This Member's Bill sets out the Green Party’s priorities for strengthening our democracy.
Why are we doing this?
We're proud of our MMP system and want to strengthen it so New Zealanders from all walks of life have the best possible access to their democratic system. Successive governments have ignored issues with our electoral system and Electoral Commission recommendations to fix these issues.
What are the Greens proposing?
The Green Party wants to see substantive reform in five areas:
1. Strengthening transparency and safeguards on donations to parties and candidates
Big money in politics undermines the democratic principle of one person, one vote. We propose 3 changes to the law to better regulate electoral donations:
- A full ban on overseas donations
- Disclosure requirements for all donations over $1,000 to a candidate or a party (currently the disclosure level is for donations over $15,000)
- A prohibition on one person donating over $35,000 a year to a party or a candidate
2. Enabling voters of Māori descent to change roll type at any time
This was recommended by the Electoral Commission in their report into the 2017 General Election. Currently, Māori can only change roll during the Māori Electoral Option, which is a short window of time once every 5 years. This restriction is unnecessary and removing it will help Māori participation in our democracy.
3. Overturning the prisoner voting ban and giving all people in prison the right to vote
The Green Party believes strongly in upholding and strengthening human rights. The prisoner voting ban is a breach of one of the most fundamental rights – the right to vote. The National Party Attorney-General said this when it was being passed in 2010. Subsequently, the High Court, the Court of Appeal, and the Supreme Court have all confirmed this.
Excluding people in prison from processes that engage them in society is alienating and will only make rehabilitation harder. People in prison have their freedom of movement taken away from them, but they are still people with human rights including the right to vote.

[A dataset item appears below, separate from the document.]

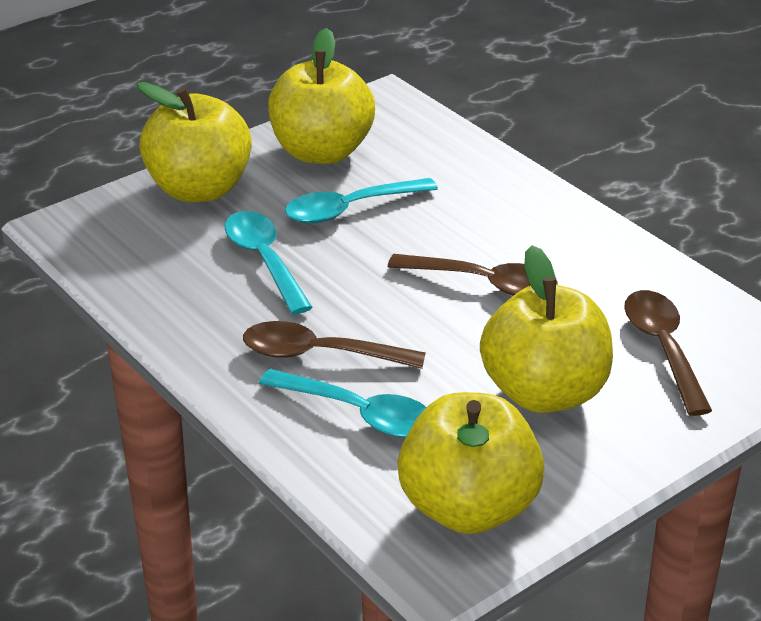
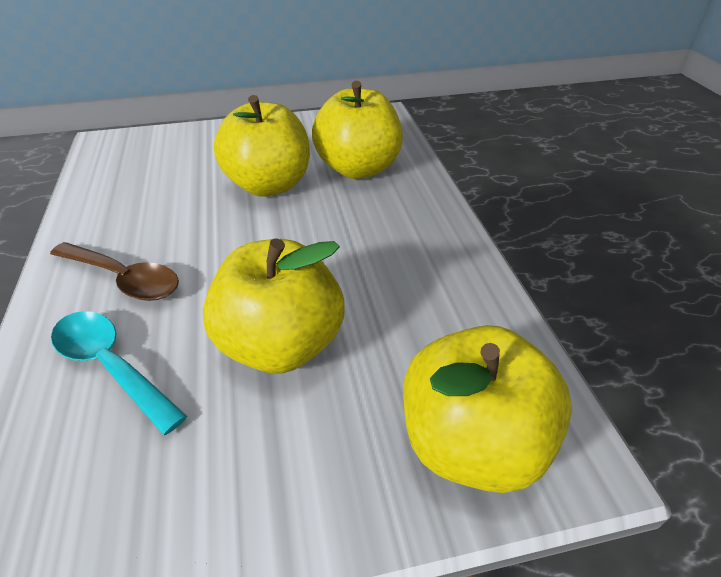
brown spoon: [243,321,426,369] [388,254,558,296] [624,290,712,416] = 3 -> [50,242,179,301] = 1
turquoise spoon: [225,211,313,314] [259,369,426,438] [285,178,438,224] = 3 -> [51,311,187,435] = 1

4. Implementing the 2012 MMP Review recommendations
The Electoral Commission was asked by the National Government to review MMP in 2011. They ran a public consultation on what New Zealanders wanted to see change but then all of their recommendations were ignored by politicians. The Green Party thinks the full package of changes recommended and consulted on by the Electoral Commission should, finally, be considered and passed by Parliament. The full report can be found here. The most substantive recommendations are:
- Lowering the 5% party vote threshold to 4% and getting rid of the one electorate seat threshold (the coat-tails rule)
- Fixing the ratio of electorate seats to list seats at 60:40 to help maintain the diversity of representation and proportionality in Parliament obtained through the list seats.
Under our Bill, the MPP Review recommendations would come into effect for the 2023 General Election.
5. Extending the voting age to 16
Voting is a fundamental human right. Across the world, we are seeing switched on 16-year-olds who are desperately unhappy with the decisions political leaders are making about their futures. They should have the right to have a say on their future, as the decisions made now will impact young people the most.
The Electoral Commission has also called in the past for Parliament to consider changing the age to 16 so that people can first vote while they are at High School. This has been shown overseas to increase youth turnout and create voting habits.